さらに、コロナに対する世界各国の反応や対策が全然違うのを見て、今までと違う世界が見えてきた。日本の価値観しか知らないまま死んでいくのは、もったいないなと思った。忙しさに追われてた時は、旅行なんてしなくていいって思ってたし、自粛中はオンラインでどこでもつながるからわざわざ行かなくてもいいって思ってたけれど、今はすごく外国を訪れたい。メディアが映さない光景を見て、住む人の声を聞いて、ひとりの異国人として空気を感じ取ってみたい。もちろん、海外旅行ができるようになるのは、まだ先だろうけれど。

今日は、ものすごくめずらしく拭き掃除をした。ただ捨てるだけじゃもったいない布があったので、急に思い立った。ダイエットにもなるかもしれないという下心もあった。白く埃がつもっていたところがきれいになっていくのを見て、楽しい気持ちになる。こういうふうに暮らしていけたらいい、と、啓示のようなものがひらめく。
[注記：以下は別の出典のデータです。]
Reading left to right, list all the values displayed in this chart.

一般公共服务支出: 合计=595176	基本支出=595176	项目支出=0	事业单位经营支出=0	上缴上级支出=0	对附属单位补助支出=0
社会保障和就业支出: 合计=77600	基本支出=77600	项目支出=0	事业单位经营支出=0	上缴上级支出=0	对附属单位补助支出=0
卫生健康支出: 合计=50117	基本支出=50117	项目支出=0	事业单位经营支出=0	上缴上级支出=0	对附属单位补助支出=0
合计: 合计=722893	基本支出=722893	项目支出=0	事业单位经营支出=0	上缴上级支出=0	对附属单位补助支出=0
仕事ばかりじゃなくて、わたしは生活もしたい。料理もしたいし掃除もしたい。自分のいる場所の居心地をよくして、おいしいものを食べて、健康に気をつけて、体を長持ちさせて、自分で自分の機嫌を取って生きていきたい。そんな技術を20年かけて身に着けていきたい。

仕事をすると誰かの役に立つ。だから仕事をすると、とても充実して幸せな気持ちになる。でも60歳になったとき、70歳になったとき、そして80歳、90歳になったとき、わたしは誰かの役に立ち続けられるだろうか。求めてくれる人はいるだろうか。

たぶん60歳を超えると予備校も大学も、そろそろ若い人に譲ってね…というムードになり肩たたきや実質定年のようなものになるだろう。ライターはよくも悪くも仕事をくれる人とのつながりに依存しているので、年食って偉そうで面倒くさいなあと思われたら仕事は減っていく。体と頭がずっと元気とは限らない。病気もする。人に迷惑をかけるようになって死んだ方がましだと思うときもあるだろう。

誰かの役にたつ「仕事」だけではなく、自分の役に立つ「生活」にも向き合っていきたい。どうしたらわたしは心地よく毎日を過ごせるのか、そろそろ自分研究を始めていかないと、間に合わないかもしれない。

誰も求めてくれない。他者から評価されない。社会の役にも立たない。でも、それだけが人間の価値ではない、と堂々と胸を張って言えるように生きていきたい。誰から求められなくても、誰の役に立たなくても、自分で自分を幸せにする技術を身に着けていたら、きっと最期まで穏やかに生きられる。

写真は2年前の台湾旅行。八百屋さん。10月だったのでマンゴー終わってたけど。ああ、6月。マンゴーのシーズンだなあ。